◆ TASK TO CARRY OUT ◆
Read through the records. Copy each line that has the word "izah".

+++

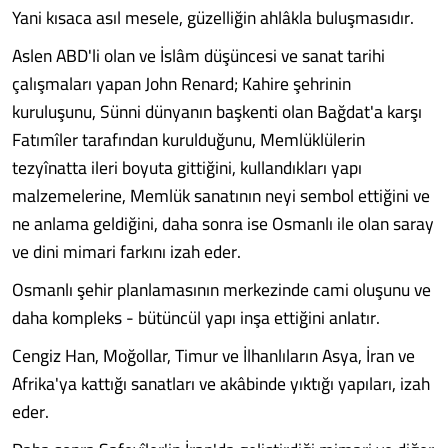
Yani kısaca asıl mesele, güzelliğin ahlâkla buluşmasıdır.
Aslen ABD'li olan ve İslâm düşüncesi ve sanat tarihi
çalışmaları yapan John Renard; Kahire şehrinin
kuruluşunu, Sünni dünyanın başkenti olan Bağdat'a karşı
Fatımîler tarafından kurulduğunu, Memlüklülerin
tezyînatta ileri boyuta gittiğini, kullandıkları yapı
malzemelerine, Memlük sanatının neyi sembol ettiğini ve
ne anlama geldiğini, daha sonra ise Osmanlı ile olan saray
ve dini mimari farkını izah eder.
Osmanlı şehir planlamasının merkezinde cami oluşunu ve
daha kompleks - bütüncül yapı inşa ettiğini anlatır.
Cengiz Han, Moğollar, Timur ve İlhanlıların Asya, İran ve
Afrika'ya kattığı sanatları ve akâbinde yıktığı yapıları, izah
eder.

+++

◆ SOLUTION TO THIS EXERCISE ◆
ve dini mimari farkını izah eder.
Afrika'ya kattığı sanatları ve akâbinde yıktığı yapıları, izah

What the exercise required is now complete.